The morning news, for Alex, is an “energy trap.” He discovers even more energy traps throughout his day: caffeine (more than two cups); lack of balanced meals (too much protein in the morning and low-quality nutrition in the afternoon); listening to fast, aggressive lyrics in the car ride to work; and his use of negative language in conversation with colleagues.
Identifying your own energy traps and mismatches and replacing them with the right energy will plug your energy drains and increase your energy gains. You’ll get more done with less effort and greater satisfaction when you can train your body and mind to operate with “higher-quality currency.”
Here are five energy bites to get you started:
1. Heighten your energy with this one-two punch
Find an environmental photo that has a relaxing effect on you and a piece of fast-paced music that makes your energy soar. Place these on your cellphone. Relax and deepen your breathing, empty your mind of thoughts and mindfully observe the photo for five to seven minutes. Afterward, play your fast tune. This combo quadruples your energy. Alternately, use your relaxing photo in combination with slower music and soothing lyrics to lower energy when needed. Listen for 12 minutes.
2. Eliminate burnout
Don’t surrender. Instead switch activities to something more rewarding and pile it on, pushing the pedal to the metal until you recharge. You’ll reset the electrical activity in your mind and body and enjoy a cascade of self-produced anti-stress and happy hormones. Always have an awesome long-term sideline project you can shift to for a while.
3. Massage an acupoint to bust stress
In a seated position and well postured, as if there is a string atop your head pulling upward, use your thumb to gently rub the bottom (center) of each foot. Works fast.

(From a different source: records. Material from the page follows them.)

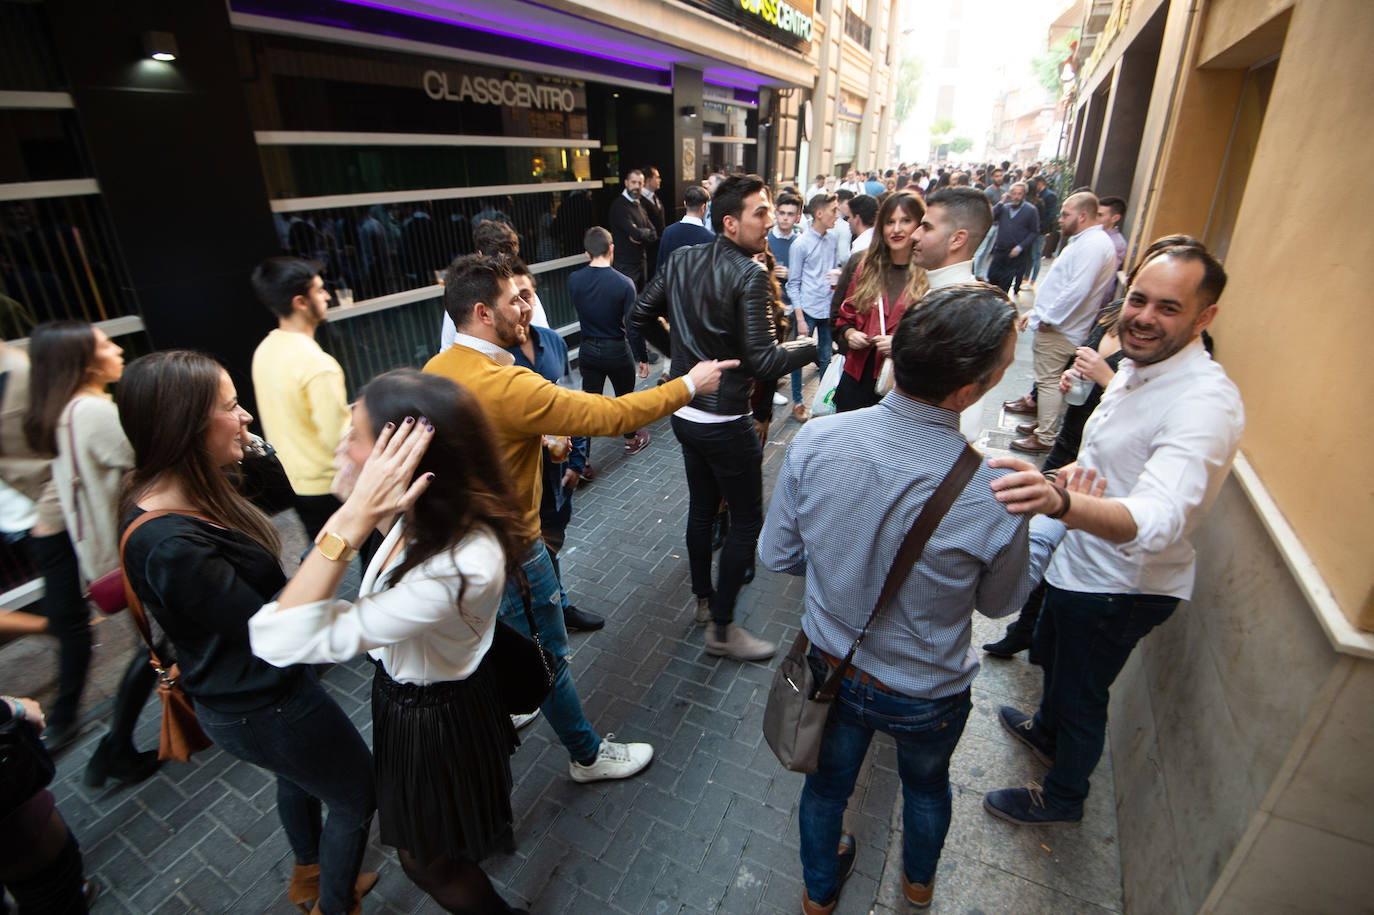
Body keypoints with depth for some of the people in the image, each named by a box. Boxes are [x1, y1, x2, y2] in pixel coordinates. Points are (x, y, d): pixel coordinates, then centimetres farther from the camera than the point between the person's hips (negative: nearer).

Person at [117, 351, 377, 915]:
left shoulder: (153, 501, -6)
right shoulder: (171, 546, -36)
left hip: (237, 693, 10)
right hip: (264, 710, -10)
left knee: (300, 777, 34)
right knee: (357, 791, 16)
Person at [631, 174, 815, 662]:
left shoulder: (681, 261, 2)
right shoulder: (751, 276, -20)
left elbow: (641, 315, 12)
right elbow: (763, 363, -23)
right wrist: (809, 349, -5)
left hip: (684, 412, 8)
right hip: (726, 422, -8)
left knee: (701, 507, 22)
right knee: (747, 521, 7)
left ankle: (704, 600, 39)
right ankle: (722, 628, 18)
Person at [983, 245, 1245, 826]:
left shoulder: (1204, 404, -32)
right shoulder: (1138, 365, -2)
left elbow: (1156, 519, -49)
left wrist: (1061, 503, -66)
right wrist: (1066, 474, 18)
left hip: (1122, 587, -9)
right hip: (1081, 560, 9)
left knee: (1081, 693, 15)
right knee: (1051, 654, 31)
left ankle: (1062, 797, 43)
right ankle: (1046, 732, 61)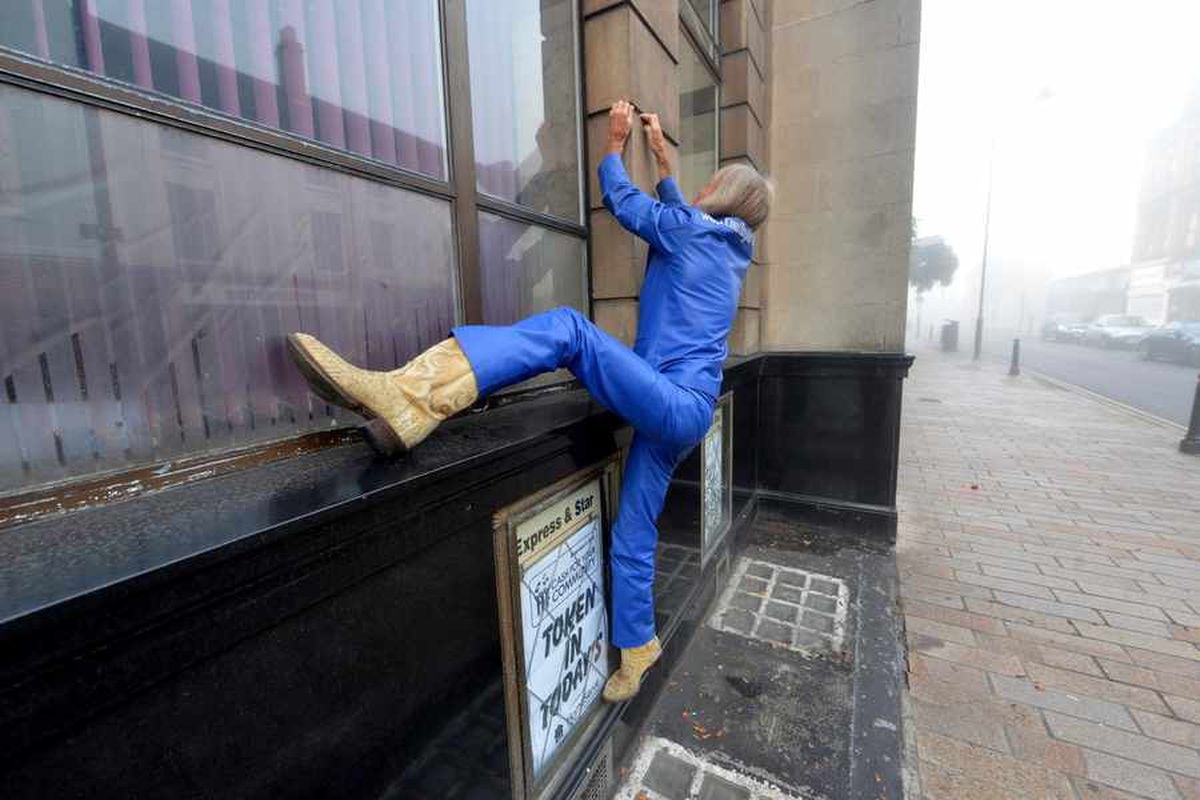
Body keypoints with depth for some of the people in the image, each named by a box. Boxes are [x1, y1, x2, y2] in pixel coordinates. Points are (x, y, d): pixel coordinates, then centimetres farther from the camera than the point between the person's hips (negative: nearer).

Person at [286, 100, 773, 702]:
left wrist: (615, 144, 31)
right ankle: (637, 654, 30)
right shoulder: (729, 248, 23)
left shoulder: (688, 227, 0)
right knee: (632, 538, 13)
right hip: (673, 416, 9)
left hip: (679, 405, -9)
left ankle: (407, 403, -43)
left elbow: (620, 199, 14)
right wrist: (661, 158, 47)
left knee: (567, 328, -24)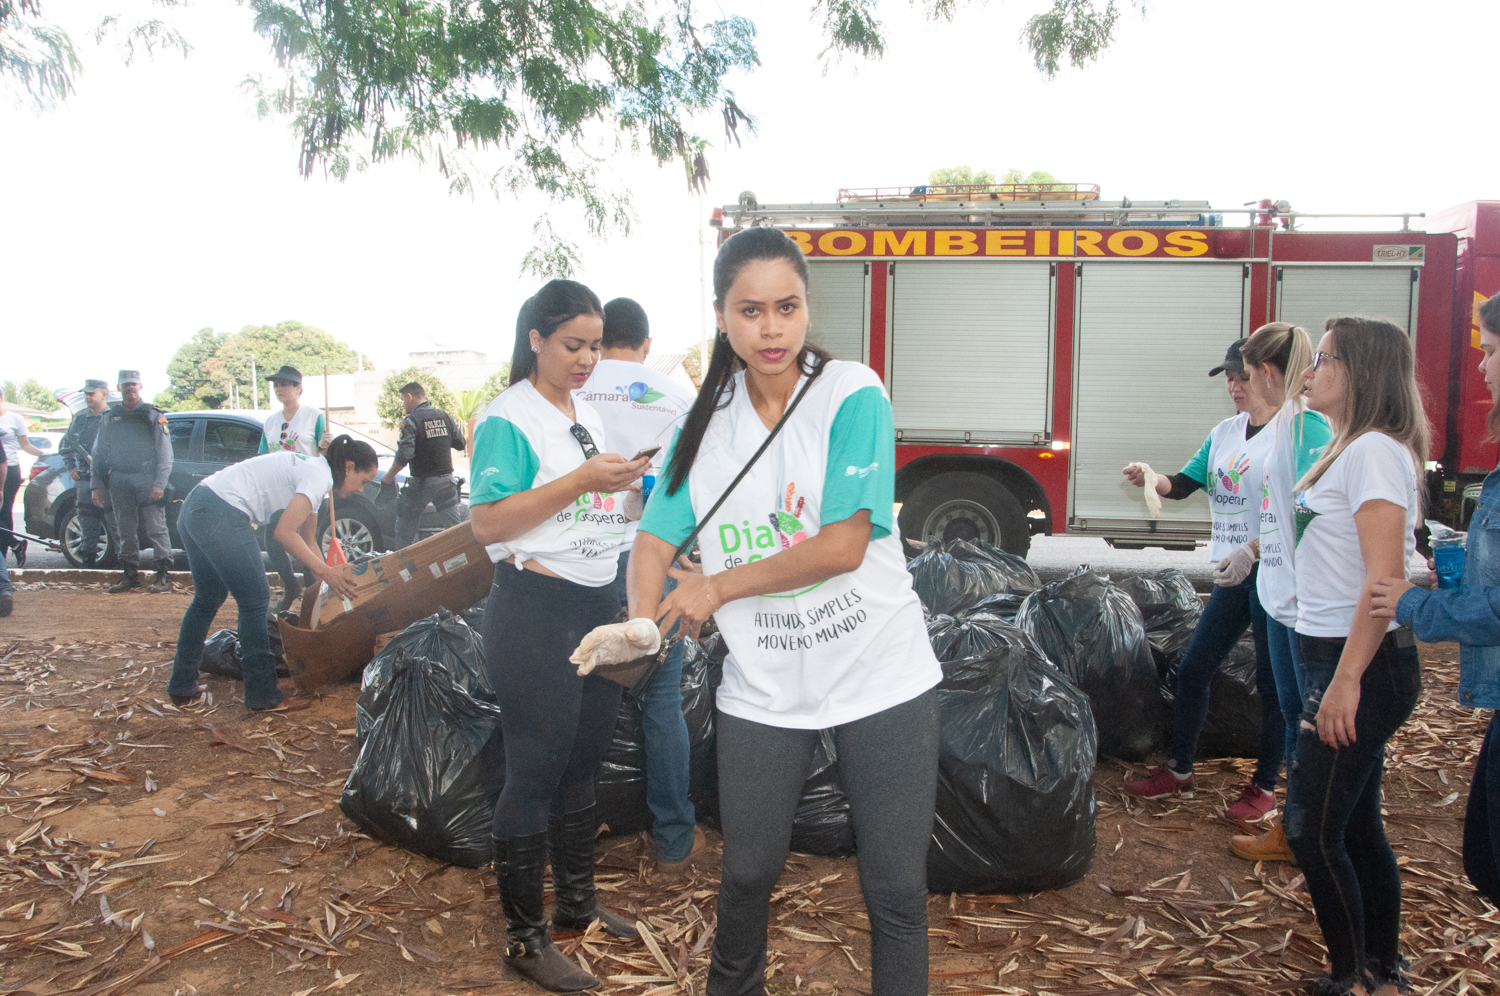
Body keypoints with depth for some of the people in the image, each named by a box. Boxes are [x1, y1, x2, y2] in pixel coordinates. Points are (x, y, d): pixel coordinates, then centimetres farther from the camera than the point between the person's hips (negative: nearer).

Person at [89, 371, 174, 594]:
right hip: (118, 481, 4)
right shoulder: (109, 417, 16)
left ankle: (163, 575, -5)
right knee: (125, 531, 7)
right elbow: (98, 453, 18)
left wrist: (159, 483, -12)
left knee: (156, 528, -7)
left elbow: (165, 453, -1)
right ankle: (131, 576, 14)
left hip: (147, 479, -4)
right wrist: (96, 485, 10)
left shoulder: (153, 415, 4)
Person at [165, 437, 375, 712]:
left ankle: (182, 687, 33)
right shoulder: (320, 476, -11)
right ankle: (263, 695, 5)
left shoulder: (310, 469, 20)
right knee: (255, 600, -2)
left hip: (194, 508, 11)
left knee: (208, 599, 22)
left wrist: (332, 577, 20)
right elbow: (284, 532, -17)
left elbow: (307, 539, 24)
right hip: (221, 514, -11)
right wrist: (326, 572, -12)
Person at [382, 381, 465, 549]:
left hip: (421, 482, -4)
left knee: (404, 529, 10)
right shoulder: (445, 417, 5)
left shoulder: (411, 421, -11)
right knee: (454, 527, 4)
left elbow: (404, 456, -19)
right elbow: (460, 444, 12)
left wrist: (389, 476, -6)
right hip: (446, 481, 4)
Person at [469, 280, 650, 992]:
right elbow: (485, 522, -19)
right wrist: (580, 480, -23)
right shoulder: (509, 417, -11)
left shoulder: (589, 415, 14)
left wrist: (625, 483, 4)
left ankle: (577, 901, 35)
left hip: (597, 603, 8)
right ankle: (525, 938, 14)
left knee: (583, 760, 18)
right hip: (534, 609, -8)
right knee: (535, 772, 0)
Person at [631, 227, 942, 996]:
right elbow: (656, 538, 2)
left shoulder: (852, 394, -10)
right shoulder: (706, 422, 4)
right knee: (748, 874, 17)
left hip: (882, 680, -3)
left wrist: (718, 588, -9)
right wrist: (642, 620, -18)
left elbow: (843, 546, -16)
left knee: (896, 889, 5)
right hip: (763, 688, 4)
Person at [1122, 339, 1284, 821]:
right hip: (1232, 574, 7)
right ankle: (1179, 769, 24)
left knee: (1272, 682, 4)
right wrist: (1150, 480, -9)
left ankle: (1265, 786, 19)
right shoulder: (1224, 433, 12)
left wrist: (1251, 551, -25)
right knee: (1193, 668, 10)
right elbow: (1182, 485, 11)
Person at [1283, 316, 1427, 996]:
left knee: (1311, 828, -2)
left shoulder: (1375, 451, -16)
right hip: (1337, 659, 10)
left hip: (1361, 664, -10)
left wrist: (1347, 679, -25)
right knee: (1357, 826, 17)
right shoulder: (1348, 450, 15)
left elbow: (1385, 575, -23)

4. Change mental frequencies to eliminate bad moods
Put a photo of a loved one, friend or pet doing something positive and silly—the sillier the better—on your phone. Making those childish funny faces or facial expressions works great. Use as needed.
5. Plan a recharging activity
Think over tomorrow’s agenda. Identify a predictable situation when you’ll drain a lot of energy. Plan a restorative activity before or after. Get to a different environment and do something creative: Listen to an audiobook, sketch a natural scene, try some creative writing. Go slow — fuel your spirit — restore and enjoy.